Directions for this task:
Repeat the whole listing below precisely. Omit all pictures.

Collected material:
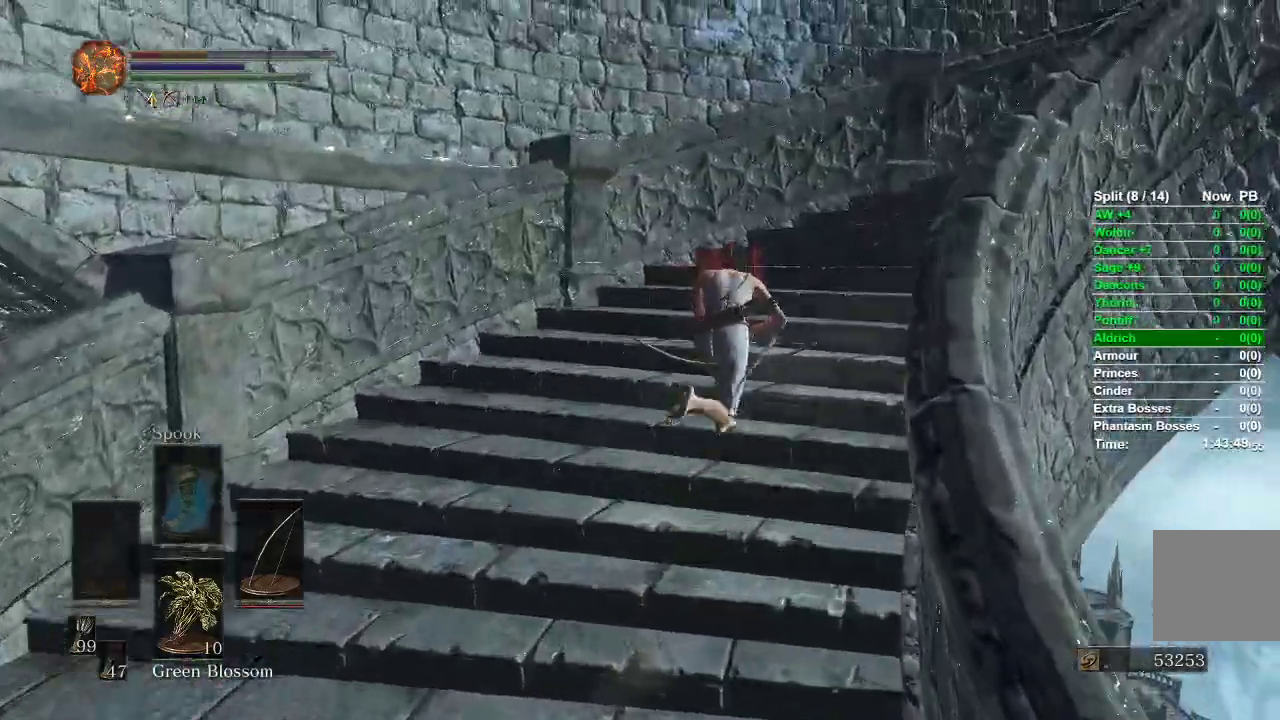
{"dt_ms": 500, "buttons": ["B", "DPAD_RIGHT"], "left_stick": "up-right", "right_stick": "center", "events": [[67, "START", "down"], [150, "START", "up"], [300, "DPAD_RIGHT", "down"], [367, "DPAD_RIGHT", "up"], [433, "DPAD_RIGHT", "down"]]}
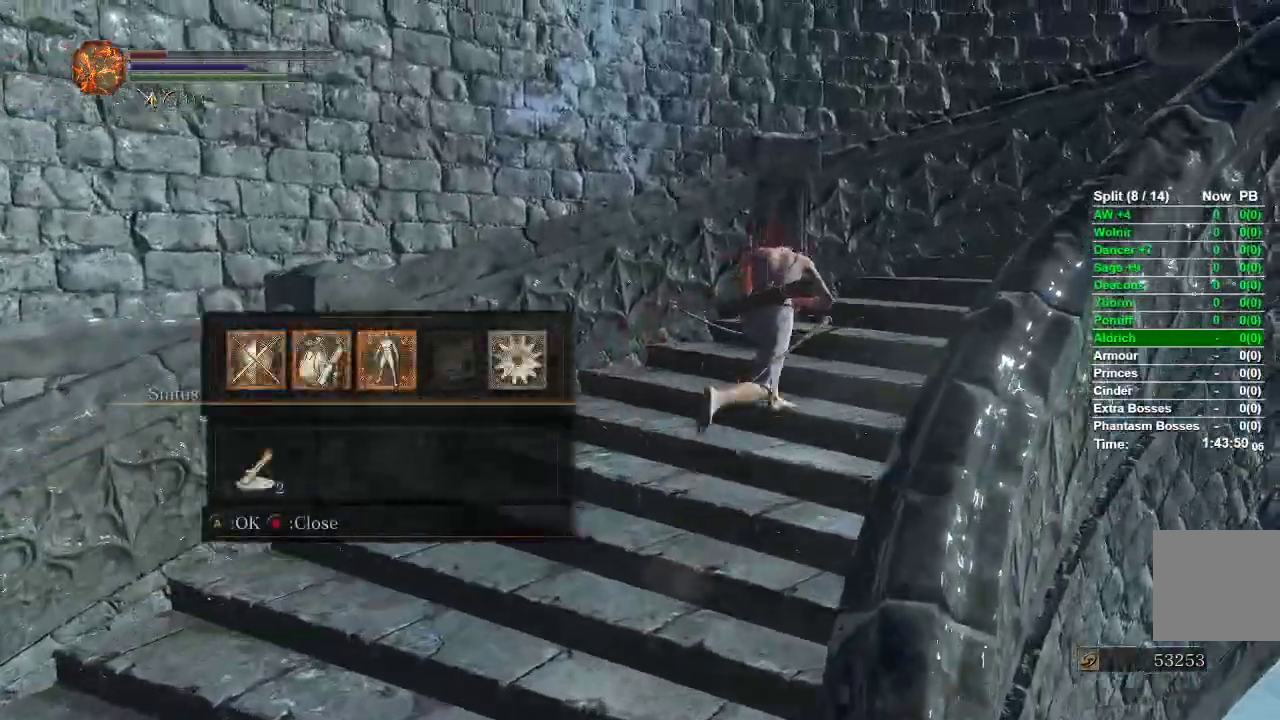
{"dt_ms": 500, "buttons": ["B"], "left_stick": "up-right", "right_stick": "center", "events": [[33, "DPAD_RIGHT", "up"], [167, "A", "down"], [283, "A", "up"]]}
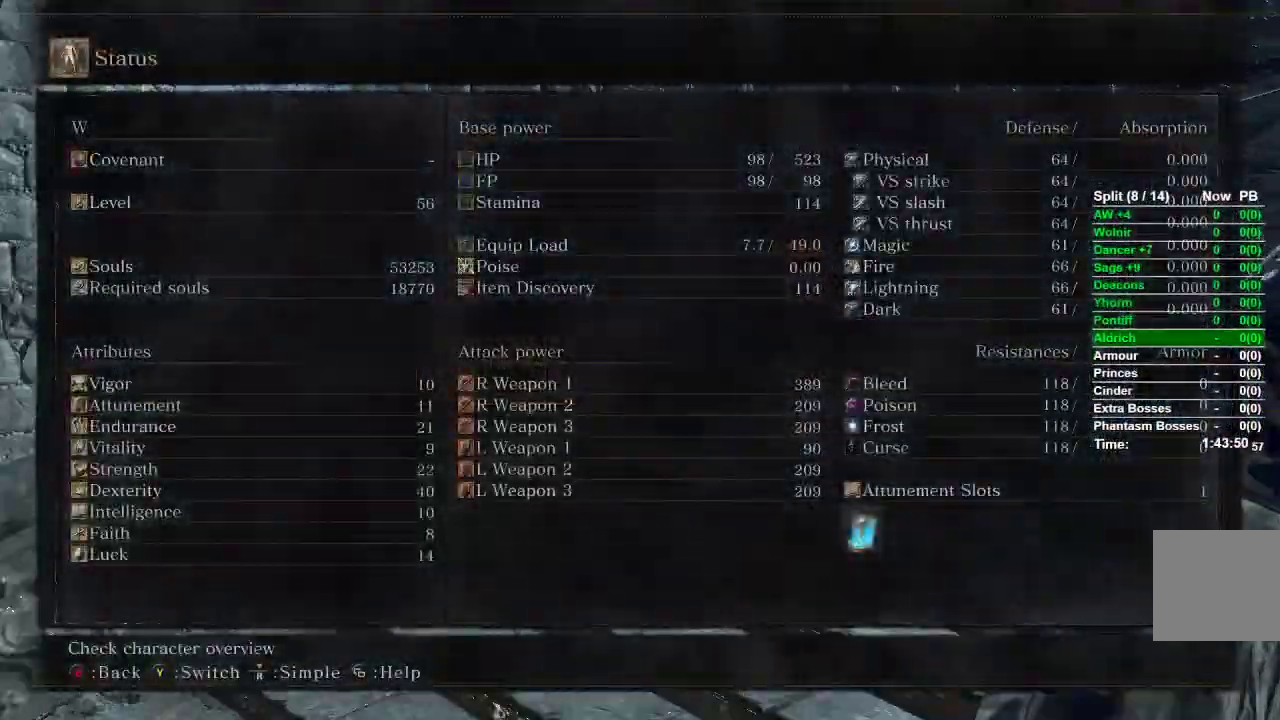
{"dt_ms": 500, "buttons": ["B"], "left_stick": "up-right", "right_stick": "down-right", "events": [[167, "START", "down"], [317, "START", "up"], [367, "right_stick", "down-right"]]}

Response area:
{"dt_ms": 500, "buttons": ["B", "DPAD_RIGHT"], "left_stick": "up-right", "right_stick": "center", "events": [[67, "START", "down"], [150, "START", "up"], [300, "DPAD_RIGHT", "down"], [367, "DPAD_RIGHT", "up"], [433, "DPAD_RIGHT", "down"]]}
{"dt_ms": 500, "buttons": ["B"], "left_stick": "up-right", "right_stick": "center", "events": [[33, "DPAD_RIGHT", "up"], [167, "A", "down"], [283, "A", "up"]]}
{"dt_ms": 500, "buttons": ["B"], "left_stick": "up-right", "right_stick": "down-right", "events": [[167, "START", "down"], [317, "START", "up"], [367, "right_stick", "down-right"]]}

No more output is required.